Em
1960, o carrasco nazista Adolf Eichmann foi capturado por forças israelenses em
Buenos Aires e levado secretamente para ser julgado por seus crimes de guerra
em Jerusalém. Dois anos depois, num julgamento – espetáculo, seria condenado à
morte e menos de um ano depois a filosofa alemã e judia Hannah Arendt lançaria
um dos mais importantes ensaios sobre o Holocausto, Eichmann em Jerusalém.
No
livro, ela surpreende ao apresentar o monstro nazista como um cidadão comum,
incapaz de refletir sobre seus atos. Alguém que simplesmente cumpria suas
ordens, um burocrata incapaz de discernir sobre o que é certo e o que é errado.
Mais do que isso, ela nos faz pensar como a maioria das pessoas que conhecemos agiria
da mesma forma que Eichmann, como somos treinados a aceitar o argumento “alguém
me mandou fazer” como sendo algo superior a qualquer tipo de moral que
tenhamos. A isso ela chama de Banalidade do Mal, à incapacidade do cidadão
comum de refletir sobre o que está fazendo.

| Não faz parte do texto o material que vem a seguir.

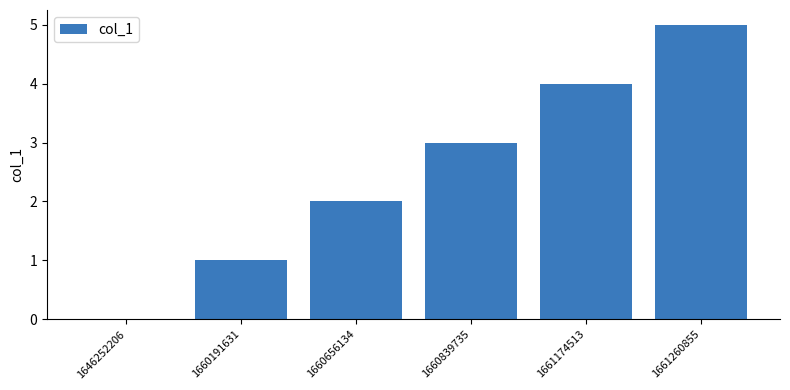

What is the change in value from 1646252206 to 1660191631?

+1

Esta banalidade, a meu ver, anda lado a lado com o aumento do individualismo
em nossa sociedade. As pessoas se tornam progressivamente incapazes de enxergar
a existência do outro, sendo também incapazes de sentir aquilo que não as impacta
diretamente. Certo e errado são termos que são simplesmente adequados às
necessidades de satisfação individual, por mais bocós que estas sejam. “Pagar
as contas”, “ter uma grana” ou simplesmente consumir algo se tornaram os principais e quase que exclusivos motores
de quase todos, que são estimuladas a passar por cima de quaisquer obstáculos para
cumprir estas duas metas.
Numa
sociedade tomada por estes dois conceitos, poder e riqueza são as duas coisas
mais desejadas. Somos todos manipulados com o sonho de um dia chegar no ápice. Para isto, nada é mais importante do que o exemplo de quem conseguiu. Para cada Neymar existem 1.000 que não deram certo, mas apenas o "sucesso" é comentado. Este topo não é medido pela sua importância para a sociedade, mas pela
quantidade de dinheiro e subalternos acumulados. Quem atinge este auge é
invejado e vira formador de opinião. Não à toa as revistas brasileiras trazem
muito mais vezes na capa o Roberto Justus do que, sei lá, os médicos da
alegria. Experiências de vida e solidariedade não interessam...
Vejo
meu facebook e noto o número de palestras de autoajuda que são postadas. Todas
elas se baseiam em estímulo ao ego. Você pode ser melhor, você vai conseguir,
se você lutar você conseguirá. Quase nenhuma se baseia em qualquer tipo de
conquista coletiva. Não conseguimos ter noção de como somos ainda mais
supérfluos nos empolgando com este tipo de coisa.
Muito
se discutirá neste ano eleitoral sobre como nossos políticos são ruins, sobre
como eles não valorizam o que há de melhor no povo brasileiro. Eu acho o
contrário, eles são a cara dos eleitores que os colocaram lá, invidualistas e
malvados. Nada mais justo do que pessoas que têm TV a cabo ilegal, compram
carteiras de motorista, estacionem em local proibido e passam por cima de
colegas de trabalho sejam representadas por políticos corruptos. O maior
problema não são eles... Somos nós. Os Eichamanns.